Residents of Small Cretan Village Make Rebuilding It Their Business



Thanks to Helene Semanderes for posting a link this article on Facebook and bringing it to my attention.


by Yiannis Papadopoulos

Published October 13, 2014 on ekathimerini.com

Giorgos Koutentakis could never have imagined that one day he’d be able to return to his family home. It was, after all, in complete ruins. The roof had collapsed into a pile of tiles and the walls had become home to dozens of crows. Like every other family in the village of Ethia on the Asterousia Mountains in Iraklio, Crete, his had left decades ago. Over the years, their houses started to crumble and the village population, which had once numbered in the hundreds, dwindled to single digits.
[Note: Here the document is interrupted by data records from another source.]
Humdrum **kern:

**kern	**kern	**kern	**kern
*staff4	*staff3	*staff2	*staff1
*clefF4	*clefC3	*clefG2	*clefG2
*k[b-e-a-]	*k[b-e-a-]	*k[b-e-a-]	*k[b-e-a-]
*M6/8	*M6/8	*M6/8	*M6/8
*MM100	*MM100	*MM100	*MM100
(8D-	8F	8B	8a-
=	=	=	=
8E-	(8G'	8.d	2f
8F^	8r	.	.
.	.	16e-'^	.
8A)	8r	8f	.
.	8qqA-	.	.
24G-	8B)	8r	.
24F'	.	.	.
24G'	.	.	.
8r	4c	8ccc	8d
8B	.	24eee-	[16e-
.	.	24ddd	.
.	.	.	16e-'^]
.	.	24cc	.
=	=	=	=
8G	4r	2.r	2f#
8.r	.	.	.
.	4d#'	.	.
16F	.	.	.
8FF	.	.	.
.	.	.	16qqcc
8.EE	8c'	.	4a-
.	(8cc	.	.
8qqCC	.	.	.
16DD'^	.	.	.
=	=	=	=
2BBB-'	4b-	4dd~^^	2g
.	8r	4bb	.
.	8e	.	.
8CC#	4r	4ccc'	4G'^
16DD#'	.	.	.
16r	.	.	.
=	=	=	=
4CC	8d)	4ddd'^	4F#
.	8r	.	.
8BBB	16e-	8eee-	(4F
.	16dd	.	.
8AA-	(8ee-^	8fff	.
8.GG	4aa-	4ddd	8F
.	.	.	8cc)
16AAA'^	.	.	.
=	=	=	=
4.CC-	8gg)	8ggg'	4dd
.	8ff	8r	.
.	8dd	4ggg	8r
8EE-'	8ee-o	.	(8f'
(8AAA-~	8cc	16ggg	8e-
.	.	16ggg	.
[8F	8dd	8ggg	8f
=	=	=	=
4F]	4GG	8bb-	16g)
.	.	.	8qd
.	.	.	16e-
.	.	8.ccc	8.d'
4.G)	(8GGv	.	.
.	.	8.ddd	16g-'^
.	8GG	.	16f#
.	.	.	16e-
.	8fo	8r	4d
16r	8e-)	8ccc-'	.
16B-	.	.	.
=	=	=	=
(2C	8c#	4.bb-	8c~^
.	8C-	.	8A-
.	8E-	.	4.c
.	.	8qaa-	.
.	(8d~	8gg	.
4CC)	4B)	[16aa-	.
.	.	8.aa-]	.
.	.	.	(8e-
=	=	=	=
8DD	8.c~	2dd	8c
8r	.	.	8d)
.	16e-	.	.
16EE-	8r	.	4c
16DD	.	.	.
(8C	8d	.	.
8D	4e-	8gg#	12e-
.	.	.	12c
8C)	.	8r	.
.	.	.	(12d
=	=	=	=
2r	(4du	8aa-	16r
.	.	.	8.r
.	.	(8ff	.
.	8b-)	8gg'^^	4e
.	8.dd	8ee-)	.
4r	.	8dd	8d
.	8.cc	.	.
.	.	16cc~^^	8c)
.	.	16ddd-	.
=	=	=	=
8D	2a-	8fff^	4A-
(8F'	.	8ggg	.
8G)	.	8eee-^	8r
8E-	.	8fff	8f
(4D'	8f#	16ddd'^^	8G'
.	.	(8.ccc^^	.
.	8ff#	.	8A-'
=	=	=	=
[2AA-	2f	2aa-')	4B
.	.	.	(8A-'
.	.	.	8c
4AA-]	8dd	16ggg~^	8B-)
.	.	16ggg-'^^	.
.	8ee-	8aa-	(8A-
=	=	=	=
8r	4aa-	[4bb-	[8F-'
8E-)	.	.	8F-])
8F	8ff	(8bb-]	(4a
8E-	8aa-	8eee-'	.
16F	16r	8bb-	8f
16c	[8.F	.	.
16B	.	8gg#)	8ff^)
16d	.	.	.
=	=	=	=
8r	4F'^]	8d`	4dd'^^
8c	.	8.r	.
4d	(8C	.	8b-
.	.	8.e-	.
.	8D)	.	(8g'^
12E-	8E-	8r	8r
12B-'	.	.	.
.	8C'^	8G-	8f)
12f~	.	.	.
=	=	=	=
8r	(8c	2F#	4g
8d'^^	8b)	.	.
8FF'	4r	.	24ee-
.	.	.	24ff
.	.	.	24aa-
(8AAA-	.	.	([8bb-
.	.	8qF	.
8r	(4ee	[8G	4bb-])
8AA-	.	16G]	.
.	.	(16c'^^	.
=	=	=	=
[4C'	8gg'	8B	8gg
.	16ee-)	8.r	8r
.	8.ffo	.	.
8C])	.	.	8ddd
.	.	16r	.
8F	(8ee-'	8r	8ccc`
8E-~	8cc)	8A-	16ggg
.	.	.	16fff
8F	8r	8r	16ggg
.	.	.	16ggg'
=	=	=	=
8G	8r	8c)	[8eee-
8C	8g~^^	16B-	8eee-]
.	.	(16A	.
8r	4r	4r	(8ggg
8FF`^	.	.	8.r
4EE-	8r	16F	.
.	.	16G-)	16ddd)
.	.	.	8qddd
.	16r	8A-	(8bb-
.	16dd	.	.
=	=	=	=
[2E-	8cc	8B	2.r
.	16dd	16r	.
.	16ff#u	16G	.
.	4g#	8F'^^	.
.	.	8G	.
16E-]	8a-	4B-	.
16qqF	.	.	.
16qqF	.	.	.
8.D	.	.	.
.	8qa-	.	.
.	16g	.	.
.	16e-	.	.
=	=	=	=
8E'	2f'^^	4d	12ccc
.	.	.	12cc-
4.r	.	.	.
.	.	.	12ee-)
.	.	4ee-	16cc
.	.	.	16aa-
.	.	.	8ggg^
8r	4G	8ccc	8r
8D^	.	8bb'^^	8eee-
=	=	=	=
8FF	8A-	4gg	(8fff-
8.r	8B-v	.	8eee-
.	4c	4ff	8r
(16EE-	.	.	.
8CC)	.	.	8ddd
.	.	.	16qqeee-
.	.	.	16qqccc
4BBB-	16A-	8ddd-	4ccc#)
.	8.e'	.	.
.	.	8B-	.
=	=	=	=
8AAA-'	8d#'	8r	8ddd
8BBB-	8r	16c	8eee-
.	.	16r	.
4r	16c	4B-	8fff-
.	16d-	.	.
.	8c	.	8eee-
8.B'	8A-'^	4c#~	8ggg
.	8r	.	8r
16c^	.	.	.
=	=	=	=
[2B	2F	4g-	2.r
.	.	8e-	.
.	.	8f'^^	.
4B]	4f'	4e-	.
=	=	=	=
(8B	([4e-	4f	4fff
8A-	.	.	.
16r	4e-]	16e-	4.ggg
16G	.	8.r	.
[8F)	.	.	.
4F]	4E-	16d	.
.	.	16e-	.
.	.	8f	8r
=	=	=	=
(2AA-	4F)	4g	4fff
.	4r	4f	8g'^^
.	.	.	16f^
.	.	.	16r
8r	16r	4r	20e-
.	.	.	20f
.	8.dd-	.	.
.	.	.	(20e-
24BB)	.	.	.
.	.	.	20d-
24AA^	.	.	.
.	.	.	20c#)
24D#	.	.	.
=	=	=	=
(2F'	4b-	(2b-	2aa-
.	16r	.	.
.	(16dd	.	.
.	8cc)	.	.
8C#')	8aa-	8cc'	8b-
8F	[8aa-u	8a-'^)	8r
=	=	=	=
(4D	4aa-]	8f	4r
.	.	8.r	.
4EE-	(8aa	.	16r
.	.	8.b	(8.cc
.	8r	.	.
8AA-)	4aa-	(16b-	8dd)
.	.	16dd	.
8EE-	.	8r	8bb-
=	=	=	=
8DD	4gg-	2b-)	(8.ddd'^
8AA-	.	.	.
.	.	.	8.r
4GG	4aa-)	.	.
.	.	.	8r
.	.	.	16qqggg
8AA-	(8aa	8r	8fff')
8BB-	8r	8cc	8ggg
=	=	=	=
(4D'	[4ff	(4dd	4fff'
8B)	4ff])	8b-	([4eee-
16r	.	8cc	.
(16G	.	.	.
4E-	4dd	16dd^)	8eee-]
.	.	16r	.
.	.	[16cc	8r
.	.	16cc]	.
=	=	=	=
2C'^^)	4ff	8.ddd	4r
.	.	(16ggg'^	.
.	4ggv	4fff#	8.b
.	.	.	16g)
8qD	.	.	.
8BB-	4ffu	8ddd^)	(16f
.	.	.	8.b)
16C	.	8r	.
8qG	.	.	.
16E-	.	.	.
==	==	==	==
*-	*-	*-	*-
You can’t count on signposts to find Ethia – there are none. The first traces of the village lie some 50 kilometers outside Iraklio, over a freshly tarred road leading from the hamlet of Rotasi. Ethia is one of Greece’s southernmost settlements and just above it, the hills overlook the Libyan Sea.

Ethia is much like other villages strewn across the country. According to a survey conducted in 2011 by the National Technical University of Athens (NTUA), there are 6,356 villages around the country with populations ranging between one and 100 residents. NTUA professor Sofia Avgerinou-Kolonia, of the School of Architectural Engineering, explains how during the Turkish occupation, Christian settlements were gradually pushed toward the mountains. So Ethia was built largely by Cretans from Sfakia fleeing the Turks. Later it became a refuge for families looking to hide away from the vicious cycle of Crete’s blood feuds.

Following two world wars and successive waves of mass migration, the desertion of Greece’s highland settlements was completed with the exodus from rural communities to the country’s cities in the late 1950s and 60s. The same happened in Ethia, which from the mid-60s onward saw its residents gradually leave, relocating to get an education or work. It seems that the village did produce olive oil and sultanas at one point but it never appears to have had a secondary school.

“Ethia had 300 residents, 70 of whom were children in elementary school. Their thirst for an education compelled their families to move,” Nikos Mathioudakis, who left the village when he was 13, tells Kathimerini. The residents scattered mainly to larger nearby villages and to Iraklio, while some went overseas. The few permanent residents that remain there today have framed photographs of relatives that now live abroad, mainly in Toronto.